The real problem is that our streets weren’t designed to accommodate bikes and cars together. Cities like Seattle and Baltimore have made strides in recent years, laying down miles of bike lanes and peppering the streets with sharrows, but neither has a coherent bike network, despite having plans on the books. Getting from Point A to Point B on a bike inevitably involves navigating streets alongside cars.

“Protected” bike lanes like the one Seattle installed shortly after Kung’s death are a start (although don’t even get me started on that one in particular), but cycling in the city will continue to be a gamble until there are truly functional networks of these lanes woven through the city — until bicycles are put on level ground with cars. (If you want to see a city that’s done that, go to Copenhagen.)

When I hear about wrecks like the ones that killed Sher Kung and Tom Palermo, I find it hard to relate to the knee-jerk fury that I see from many in the cycling community.* I drive a car, too, after all. I know how easy it is to get stuck in the bubble of steel and glass and think, “What in the world is this dope thinking riding a bike on this street?” I see cyclists do stupid things every day — things that could easily get them killed. We’re all fallible, no matter what our mode of transport.
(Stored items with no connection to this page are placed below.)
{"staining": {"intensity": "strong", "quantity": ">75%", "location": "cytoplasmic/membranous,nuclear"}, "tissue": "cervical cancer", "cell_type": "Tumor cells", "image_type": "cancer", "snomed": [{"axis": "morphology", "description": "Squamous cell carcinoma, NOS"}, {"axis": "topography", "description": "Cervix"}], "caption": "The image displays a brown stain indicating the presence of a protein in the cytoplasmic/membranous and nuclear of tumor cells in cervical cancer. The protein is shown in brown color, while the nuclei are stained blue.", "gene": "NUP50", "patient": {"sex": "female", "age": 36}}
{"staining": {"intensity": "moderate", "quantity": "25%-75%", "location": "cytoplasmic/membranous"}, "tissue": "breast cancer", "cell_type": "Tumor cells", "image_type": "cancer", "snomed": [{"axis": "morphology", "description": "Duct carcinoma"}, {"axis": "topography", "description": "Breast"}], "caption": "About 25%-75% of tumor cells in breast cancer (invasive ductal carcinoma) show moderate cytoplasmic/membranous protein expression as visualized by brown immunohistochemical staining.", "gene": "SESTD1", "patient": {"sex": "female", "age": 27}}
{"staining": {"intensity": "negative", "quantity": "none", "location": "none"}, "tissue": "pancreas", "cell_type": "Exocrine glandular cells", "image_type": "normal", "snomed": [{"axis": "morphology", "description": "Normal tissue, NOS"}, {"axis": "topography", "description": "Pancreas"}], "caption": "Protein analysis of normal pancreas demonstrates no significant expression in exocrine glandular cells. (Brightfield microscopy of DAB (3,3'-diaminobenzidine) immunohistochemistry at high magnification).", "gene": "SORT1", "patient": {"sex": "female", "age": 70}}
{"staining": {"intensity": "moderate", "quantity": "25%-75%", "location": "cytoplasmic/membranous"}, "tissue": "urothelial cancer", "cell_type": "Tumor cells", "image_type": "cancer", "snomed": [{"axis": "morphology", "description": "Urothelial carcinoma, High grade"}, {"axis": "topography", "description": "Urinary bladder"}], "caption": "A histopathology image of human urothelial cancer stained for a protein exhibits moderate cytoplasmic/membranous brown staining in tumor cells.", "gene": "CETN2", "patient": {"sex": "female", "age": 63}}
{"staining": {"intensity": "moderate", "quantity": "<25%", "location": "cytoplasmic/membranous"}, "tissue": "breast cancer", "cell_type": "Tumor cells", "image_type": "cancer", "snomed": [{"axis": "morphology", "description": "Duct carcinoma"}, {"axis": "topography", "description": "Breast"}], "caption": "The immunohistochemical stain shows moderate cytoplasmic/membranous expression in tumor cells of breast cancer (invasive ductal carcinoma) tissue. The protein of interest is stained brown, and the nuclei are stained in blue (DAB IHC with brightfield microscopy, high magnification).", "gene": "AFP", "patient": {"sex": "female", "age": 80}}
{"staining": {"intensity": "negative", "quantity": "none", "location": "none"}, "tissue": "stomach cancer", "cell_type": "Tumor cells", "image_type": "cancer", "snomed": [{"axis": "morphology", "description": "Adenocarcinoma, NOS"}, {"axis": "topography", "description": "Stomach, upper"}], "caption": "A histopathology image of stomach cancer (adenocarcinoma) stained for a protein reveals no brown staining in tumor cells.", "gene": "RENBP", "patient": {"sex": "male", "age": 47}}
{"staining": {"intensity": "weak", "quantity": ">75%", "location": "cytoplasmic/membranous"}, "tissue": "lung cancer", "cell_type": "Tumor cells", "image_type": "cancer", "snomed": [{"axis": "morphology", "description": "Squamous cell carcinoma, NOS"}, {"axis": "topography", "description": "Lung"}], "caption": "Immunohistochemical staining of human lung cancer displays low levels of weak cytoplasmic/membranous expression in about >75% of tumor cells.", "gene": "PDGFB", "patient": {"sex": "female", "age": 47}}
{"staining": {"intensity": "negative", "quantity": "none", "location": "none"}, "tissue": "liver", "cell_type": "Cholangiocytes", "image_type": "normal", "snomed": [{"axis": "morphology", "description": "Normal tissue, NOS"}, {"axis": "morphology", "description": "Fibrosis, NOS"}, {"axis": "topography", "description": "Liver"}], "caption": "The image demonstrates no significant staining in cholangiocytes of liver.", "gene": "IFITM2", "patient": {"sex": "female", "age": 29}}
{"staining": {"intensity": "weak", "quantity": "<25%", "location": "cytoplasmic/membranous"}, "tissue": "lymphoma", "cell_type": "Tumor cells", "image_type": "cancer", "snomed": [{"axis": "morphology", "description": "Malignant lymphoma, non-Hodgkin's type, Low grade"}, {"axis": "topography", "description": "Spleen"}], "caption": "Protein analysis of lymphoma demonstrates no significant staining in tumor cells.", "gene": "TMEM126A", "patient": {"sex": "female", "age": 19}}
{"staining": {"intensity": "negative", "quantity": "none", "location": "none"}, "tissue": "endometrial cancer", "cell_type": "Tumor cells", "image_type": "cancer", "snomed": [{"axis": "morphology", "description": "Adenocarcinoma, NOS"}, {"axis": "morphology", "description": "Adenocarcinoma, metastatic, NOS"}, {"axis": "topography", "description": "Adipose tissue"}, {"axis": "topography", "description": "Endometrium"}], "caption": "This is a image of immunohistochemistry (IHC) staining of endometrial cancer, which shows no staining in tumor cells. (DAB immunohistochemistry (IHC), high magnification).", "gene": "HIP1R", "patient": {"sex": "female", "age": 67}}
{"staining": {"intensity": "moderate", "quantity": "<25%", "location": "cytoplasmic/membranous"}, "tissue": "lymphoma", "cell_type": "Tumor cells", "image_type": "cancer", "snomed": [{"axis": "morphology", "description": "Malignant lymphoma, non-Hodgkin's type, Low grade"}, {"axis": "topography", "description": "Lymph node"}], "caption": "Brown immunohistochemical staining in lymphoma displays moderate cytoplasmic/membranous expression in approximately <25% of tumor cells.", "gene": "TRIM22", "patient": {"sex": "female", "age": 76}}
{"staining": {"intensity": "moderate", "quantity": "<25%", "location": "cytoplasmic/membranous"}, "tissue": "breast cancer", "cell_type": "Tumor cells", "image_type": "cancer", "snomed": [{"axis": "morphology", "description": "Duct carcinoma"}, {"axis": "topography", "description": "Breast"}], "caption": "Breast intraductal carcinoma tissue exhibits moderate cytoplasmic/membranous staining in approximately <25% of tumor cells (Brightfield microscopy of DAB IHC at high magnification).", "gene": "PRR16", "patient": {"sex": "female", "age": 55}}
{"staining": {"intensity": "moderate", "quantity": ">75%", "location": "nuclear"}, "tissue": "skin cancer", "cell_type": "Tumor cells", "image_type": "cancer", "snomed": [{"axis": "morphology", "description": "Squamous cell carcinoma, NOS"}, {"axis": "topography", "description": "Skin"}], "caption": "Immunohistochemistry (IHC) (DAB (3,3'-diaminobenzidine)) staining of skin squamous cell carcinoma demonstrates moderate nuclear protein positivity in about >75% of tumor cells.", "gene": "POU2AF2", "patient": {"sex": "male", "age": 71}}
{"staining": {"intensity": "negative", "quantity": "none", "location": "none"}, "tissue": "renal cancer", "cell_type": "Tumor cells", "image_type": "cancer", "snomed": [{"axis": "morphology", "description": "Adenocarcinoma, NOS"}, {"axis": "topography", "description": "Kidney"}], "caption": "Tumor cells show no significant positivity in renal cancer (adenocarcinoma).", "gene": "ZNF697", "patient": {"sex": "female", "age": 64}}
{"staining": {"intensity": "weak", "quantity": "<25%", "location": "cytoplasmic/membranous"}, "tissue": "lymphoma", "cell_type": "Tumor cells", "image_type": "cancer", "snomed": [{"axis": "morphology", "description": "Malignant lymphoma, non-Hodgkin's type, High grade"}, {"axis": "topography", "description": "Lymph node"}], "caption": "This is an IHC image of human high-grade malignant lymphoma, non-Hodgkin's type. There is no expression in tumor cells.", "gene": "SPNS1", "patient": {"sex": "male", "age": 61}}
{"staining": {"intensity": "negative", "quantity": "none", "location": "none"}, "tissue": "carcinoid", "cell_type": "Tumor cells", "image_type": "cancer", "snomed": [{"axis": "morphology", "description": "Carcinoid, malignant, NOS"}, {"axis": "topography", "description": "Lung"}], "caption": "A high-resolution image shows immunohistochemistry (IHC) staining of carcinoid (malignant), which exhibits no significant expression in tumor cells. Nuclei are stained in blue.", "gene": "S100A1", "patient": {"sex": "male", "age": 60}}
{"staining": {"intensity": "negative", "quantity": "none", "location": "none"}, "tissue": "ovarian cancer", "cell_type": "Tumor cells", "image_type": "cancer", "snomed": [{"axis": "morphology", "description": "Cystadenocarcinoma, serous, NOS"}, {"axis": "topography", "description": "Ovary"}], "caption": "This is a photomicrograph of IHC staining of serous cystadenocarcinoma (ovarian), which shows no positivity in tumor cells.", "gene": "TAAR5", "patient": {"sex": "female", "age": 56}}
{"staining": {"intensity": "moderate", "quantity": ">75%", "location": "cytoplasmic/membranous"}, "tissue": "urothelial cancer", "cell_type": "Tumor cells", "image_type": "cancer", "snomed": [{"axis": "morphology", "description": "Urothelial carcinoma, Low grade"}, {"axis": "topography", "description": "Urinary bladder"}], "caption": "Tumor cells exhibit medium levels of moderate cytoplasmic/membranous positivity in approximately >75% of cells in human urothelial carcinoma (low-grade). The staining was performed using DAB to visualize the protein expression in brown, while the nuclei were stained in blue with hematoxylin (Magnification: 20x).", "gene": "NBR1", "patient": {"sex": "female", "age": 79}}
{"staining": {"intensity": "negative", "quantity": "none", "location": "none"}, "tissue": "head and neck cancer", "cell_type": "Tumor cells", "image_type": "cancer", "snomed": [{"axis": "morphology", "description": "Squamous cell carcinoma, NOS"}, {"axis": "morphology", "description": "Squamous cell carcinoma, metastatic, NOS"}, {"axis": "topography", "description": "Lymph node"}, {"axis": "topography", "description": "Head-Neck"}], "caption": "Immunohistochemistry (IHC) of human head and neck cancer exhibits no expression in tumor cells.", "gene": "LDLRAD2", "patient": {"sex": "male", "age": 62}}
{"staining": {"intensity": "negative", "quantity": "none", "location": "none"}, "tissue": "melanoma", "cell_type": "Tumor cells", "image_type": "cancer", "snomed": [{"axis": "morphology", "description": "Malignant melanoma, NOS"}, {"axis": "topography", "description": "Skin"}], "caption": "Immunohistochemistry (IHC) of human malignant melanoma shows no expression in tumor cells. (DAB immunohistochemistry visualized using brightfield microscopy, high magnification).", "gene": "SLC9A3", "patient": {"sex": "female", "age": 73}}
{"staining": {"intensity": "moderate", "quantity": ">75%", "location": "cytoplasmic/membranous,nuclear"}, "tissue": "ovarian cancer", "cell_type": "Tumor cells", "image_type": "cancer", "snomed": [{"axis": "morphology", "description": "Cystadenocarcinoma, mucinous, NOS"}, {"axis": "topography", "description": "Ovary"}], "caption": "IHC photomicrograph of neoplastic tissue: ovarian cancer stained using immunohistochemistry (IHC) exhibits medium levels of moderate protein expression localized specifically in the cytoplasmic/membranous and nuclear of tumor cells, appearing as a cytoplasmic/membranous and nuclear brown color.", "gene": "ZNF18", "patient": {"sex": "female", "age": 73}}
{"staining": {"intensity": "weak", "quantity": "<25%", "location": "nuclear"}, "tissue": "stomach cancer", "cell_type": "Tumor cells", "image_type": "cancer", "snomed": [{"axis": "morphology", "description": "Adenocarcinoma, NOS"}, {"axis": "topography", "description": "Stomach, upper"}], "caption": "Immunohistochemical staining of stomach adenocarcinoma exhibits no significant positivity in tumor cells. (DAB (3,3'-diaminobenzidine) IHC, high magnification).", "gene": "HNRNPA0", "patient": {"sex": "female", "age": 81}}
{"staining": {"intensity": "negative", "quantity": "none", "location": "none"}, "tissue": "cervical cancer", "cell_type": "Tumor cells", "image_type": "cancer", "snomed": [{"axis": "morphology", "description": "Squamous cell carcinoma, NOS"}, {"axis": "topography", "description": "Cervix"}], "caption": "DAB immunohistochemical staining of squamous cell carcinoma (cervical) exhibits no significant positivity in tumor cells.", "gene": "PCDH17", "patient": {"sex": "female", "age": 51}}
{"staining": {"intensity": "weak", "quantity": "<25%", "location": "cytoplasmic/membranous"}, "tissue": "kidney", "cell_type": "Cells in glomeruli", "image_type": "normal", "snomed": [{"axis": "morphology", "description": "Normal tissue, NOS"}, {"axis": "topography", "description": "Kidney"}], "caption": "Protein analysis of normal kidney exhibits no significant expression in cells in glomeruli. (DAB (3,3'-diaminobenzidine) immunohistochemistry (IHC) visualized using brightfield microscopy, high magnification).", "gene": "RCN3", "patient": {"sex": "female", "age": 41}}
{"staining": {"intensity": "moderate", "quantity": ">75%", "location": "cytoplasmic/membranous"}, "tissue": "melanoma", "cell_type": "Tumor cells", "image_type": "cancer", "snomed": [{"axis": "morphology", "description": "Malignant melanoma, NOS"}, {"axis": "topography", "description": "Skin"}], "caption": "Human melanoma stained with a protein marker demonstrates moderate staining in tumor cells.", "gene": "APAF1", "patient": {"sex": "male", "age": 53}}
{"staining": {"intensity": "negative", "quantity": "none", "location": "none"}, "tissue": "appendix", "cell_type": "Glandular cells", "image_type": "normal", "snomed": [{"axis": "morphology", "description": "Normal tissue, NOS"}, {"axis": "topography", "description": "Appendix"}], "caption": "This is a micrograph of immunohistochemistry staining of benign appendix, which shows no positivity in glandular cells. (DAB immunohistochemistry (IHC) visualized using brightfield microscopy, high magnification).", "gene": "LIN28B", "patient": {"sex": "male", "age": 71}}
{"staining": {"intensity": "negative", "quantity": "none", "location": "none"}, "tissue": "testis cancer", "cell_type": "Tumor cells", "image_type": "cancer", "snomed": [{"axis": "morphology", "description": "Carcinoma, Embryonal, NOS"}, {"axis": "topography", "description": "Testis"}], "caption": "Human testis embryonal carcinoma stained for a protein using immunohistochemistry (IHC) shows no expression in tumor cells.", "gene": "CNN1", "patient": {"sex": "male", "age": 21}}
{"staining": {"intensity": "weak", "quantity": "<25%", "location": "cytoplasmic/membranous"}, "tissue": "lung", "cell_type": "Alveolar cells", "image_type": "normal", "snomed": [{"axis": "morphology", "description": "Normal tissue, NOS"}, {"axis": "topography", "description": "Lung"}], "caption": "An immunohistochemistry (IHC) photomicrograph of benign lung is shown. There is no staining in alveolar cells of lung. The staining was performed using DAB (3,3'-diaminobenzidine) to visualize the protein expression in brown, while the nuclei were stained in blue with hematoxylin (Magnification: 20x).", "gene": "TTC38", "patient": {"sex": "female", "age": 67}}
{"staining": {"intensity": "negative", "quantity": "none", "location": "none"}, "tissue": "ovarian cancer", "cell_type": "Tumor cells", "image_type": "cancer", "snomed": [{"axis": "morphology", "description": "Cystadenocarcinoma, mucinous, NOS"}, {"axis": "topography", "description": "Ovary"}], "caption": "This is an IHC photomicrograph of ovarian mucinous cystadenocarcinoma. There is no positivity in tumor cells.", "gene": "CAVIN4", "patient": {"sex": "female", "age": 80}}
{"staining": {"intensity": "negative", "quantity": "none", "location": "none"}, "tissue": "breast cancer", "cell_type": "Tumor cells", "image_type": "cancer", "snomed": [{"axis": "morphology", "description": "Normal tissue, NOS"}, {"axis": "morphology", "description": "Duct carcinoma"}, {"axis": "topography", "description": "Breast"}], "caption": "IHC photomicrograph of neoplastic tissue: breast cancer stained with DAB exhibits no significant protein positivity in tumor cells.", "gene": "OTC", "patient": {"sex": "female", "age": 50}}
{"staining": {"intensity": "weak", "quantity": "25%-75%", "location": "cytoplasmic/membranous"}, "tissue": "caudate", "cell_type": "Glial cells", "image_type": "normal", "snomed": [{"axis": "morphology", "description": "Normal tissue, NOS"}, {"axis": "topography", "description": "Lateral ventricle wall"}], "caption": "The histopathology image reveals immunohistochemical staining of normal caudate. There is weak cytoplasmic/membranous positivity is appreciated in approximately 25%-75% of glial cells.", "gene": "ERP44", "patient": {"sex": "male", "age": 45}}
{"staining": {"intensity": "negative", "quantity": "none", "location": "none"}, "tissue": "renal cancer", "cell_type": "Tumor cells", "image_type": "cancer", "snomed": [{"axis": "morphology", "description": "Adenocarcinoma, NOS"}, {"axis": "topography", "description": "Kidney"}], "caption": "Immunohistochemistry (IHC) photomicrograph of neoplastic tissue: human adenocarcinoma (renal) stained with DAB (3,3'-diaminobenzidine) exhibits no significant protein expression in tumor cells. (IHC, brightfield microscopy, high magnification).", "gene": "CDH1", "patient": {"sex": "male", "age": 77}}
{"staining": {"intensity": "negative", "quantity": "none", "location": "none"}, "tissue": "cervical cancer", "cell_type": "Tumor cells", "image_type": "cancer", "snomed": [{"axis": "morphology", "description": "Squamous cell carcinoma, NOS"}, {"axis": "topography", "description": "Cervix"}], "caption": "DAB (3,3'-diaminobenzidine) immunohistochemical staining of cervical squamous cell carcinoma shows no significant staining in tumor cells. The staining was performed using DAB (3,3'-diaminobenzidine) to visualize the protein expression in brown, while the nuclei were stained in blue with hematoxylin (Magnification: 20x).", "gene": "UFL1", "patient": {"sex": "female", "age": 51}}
No, mainly I feel sad — sad that we’ve lost another kindred spirit, another person trying to find his or her way in a world we’ve designed for our gadgets, forgetting about our humanity. Kung and Palermo were both close to my age. Both had young kids like I do. I know my wife, Tara, worries when I’m late getting home from work. Most of the time, I feel like I’m relatively safe while riding on the streets — vulnerable, yes, but in control of the situation — but I know what can happen, and I hate to think about how my family would feel if it happened to me.

And so I’m left to advocate, as best I can, for safer, more sensible streets. And I’m doing my best to raise the next generation of bikers. Lucia, who is now 10, is still riding to school with me — now on her own bike. Her little sister, Chloe, rides the old tag-along. Some days, Tara or I will ride them to school on our cargo bike. We thread through quiet, neighborhood side-streets and then ride a wide bike lane — down another broad, leafy, Olmsted-designed boulevard. And we talk a lot about safety. (I’ve switched up my route to work since my crash, as well, and pimped my old ride to make me more visible to drivers.)

I know there are risks to biking in the city, but I believe that if we keep working at it, we can make room on our roads for bikes and cars, both. The future of our growing urban centers depends on it. Besides, I know my kids are going to need a way to burn some energy on the way to school or work. They’re Hanscoms, after all. They’ll be some sad monkeys if they don’t get their ya-yas out before they hit the books.

cargo bike time

Greg Hanscom

* UPDATE: After I published this story, state’s attorney Marilyn J. Mosby announced that Cook will be charged with manslaughter in Palermo’s death, as well as leaving the scene of a fatal accident, driving under the influence, and causing an accident due to texting while driving, reports the Baltimore Sun. You heard that right: drunk and texting. Now I’m feeling the fury.